In [1]:
%run ../config/initialize.ipynb

## Team Rank Features
* key: (game_id, team_id)
* table name: features.rankings
* __h__dave_or_wtddvoa__
* __h__def_rank__
* __h__defensedvoa__
* __h__estim_winrate__
* __h__off_rank__
* __h__offensedvoa__
* __h__s_t_dvoa__
* __h__s_t_rank__
* __h__totaldvoa__
* __v__dave_or_wtddvoa__
* __v__def_rank__
* __v__defensedvoa__
* __v__estim_winrate__
* __v__off_rank__
* __v__offensedvoa__
* __v__s_t_dvoa__
* __v__s_t_rank__
* __v__totaldvoa__

In [2]:
key = 'game_id'
out_tbl = 'features.rankings'
features_list = []

In [3]:
dvoa = spark.table('dvoa').select('team_id','season','week_id',
                                  ## wins/losses
                                  'w_l','estim_wins',
                                  ## total
                                  'dave_or_wtddvoa','totaldvoa',
                                  ## offense
                                 'offensedvoa','off_rank',
                                  ## defense
                                  'defensedvoa','def_rank',
                                  ## special teams
                                  's_t_dvoa','s_t_rank')
game = spark.table('game').select('game_id','season','week_id','date',
                                  'h_team_id','v_team_id')

### Estimated winrate
* estimated wins divided by number of games

In [4]:
ngames_udf = udf(lambda x: sum(map(float, x.split('-'))), FloatType())

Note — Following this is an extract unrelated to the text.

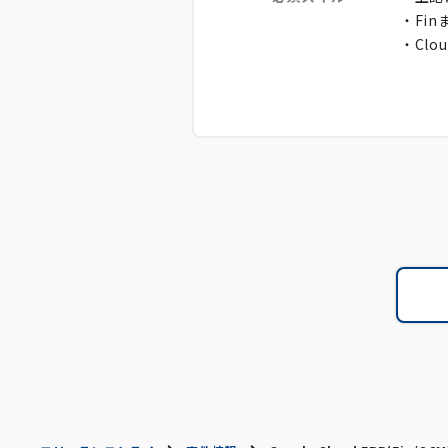
・Fi
・Clo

dvoa_features = dvoa.withColumn(
    'ngames', ngames_udf('w_l')
).withColumn(
    'estim_winrate', col('estim_wins') / col('ngames')
).drop(
    'w_l', 'estim_wins', 'ngames'
)

dvoa_features.limit(5).toPandas()

Unnamed: 0,team_id,season,week_id,dave_or_wtddvoa,totaldvoa,offensedvoa,off_rank,defensedvoa,def_rank,s_t_dvoa,s_t_rank,estim_winrate
0,mia,2008,8,6.9,9.8,22.2,3.0,2.3,16.0,-10.0,31.0,0.616667
1,mia,2008,9,13.6,13.3,20.8,2.0,-1.4,12.0,-8.9,31.0,0.671429
2,mia,2008,10,10.6,9.4,14.9,8.0,-3.0,11.0,-8.5,31.0,0.625
3,mia,2008,11,10.1,7.7,15.3,9.0,-0.5,13.0,-8.2,31.0,0.544444
4,mia,2008,12,6.6,6.8,16.7,6.0,0.5,13.0,-9.4,31.0,0.54


### Use raw rankings and DVOA for now
* change to H/V

In [5]:
base = set(['team_id','season','week_id'])
dvoa_home = reduce(
    lambda df, c: df.withColumnRenamed(c, 'h__{}'.format(c)),
    set(dvoa_features.columns) - base,
    dvoa_features
)
dvoa_visitor = reduce(
    lambda df, c: df.withColumnRenamed(c, 'v__{}'.format(c)),
    set(dvoa_features.columns) - base,
    dvoa_features
)

features_list += list((set(dvoa_home.columns)
                      | set(dvoa_visitor.columns))
                      - base)

dvoa_home = dvoa_home.withColumnRenamed('team_id','h_team_id')
dvoa_visitor = dvoa_visitor.withColumnRenamed('team_id','v_team_id')

In [6]:
rankings_features = game.join(
    dvoa_home, on=['season','week_id','h_team_id']
).join(
    dvoa_visitor, on=['season','week_id','v_team_id']
)

assert rankings_features.count() == game.count()

### Fill NULLs
* fill in with the mean value
* __TODO__: come up with something better/more appropriate

In [7]:
for f in features_list:
    mean_value = rankings_features.fillna(-99999, f)\
                    .filter(col(f) != -99999)\
                    .select(F.mean(f)).toPandas()\
                    .iloc[0, 0]   
    rankings_features = rankings_features.fillna(mean_value, f)

### Write Table

In [8]:
print '* __' + '__\n* __'.join(sorted(features_list)) + '__'

* __h__dave_or_wtddvoa__
* __h__def_rank__
* __h__defensedvoa__
* __h__estim_winrate__
* __h__off_rank__
* __h__offensedvoa__
* __h__s_t_dvoa__
* __h__s_t_rank__
* __h__totaldvoa__
* __v__dave_or_wtddvoa__
* __v__def_rank__
* __v__defensedvoa__
* __v__estim_winrate__
* __v__off_rank__
* __v__offensedvoa__
* __v__s_t_dvoa__
* __v__s_t_rank__
* __v__totaldvoa__


In [9]:
rankings_features.select(*([key] + features_list))\
              .write.mode('overwrite').saveAsTable(out_tbl)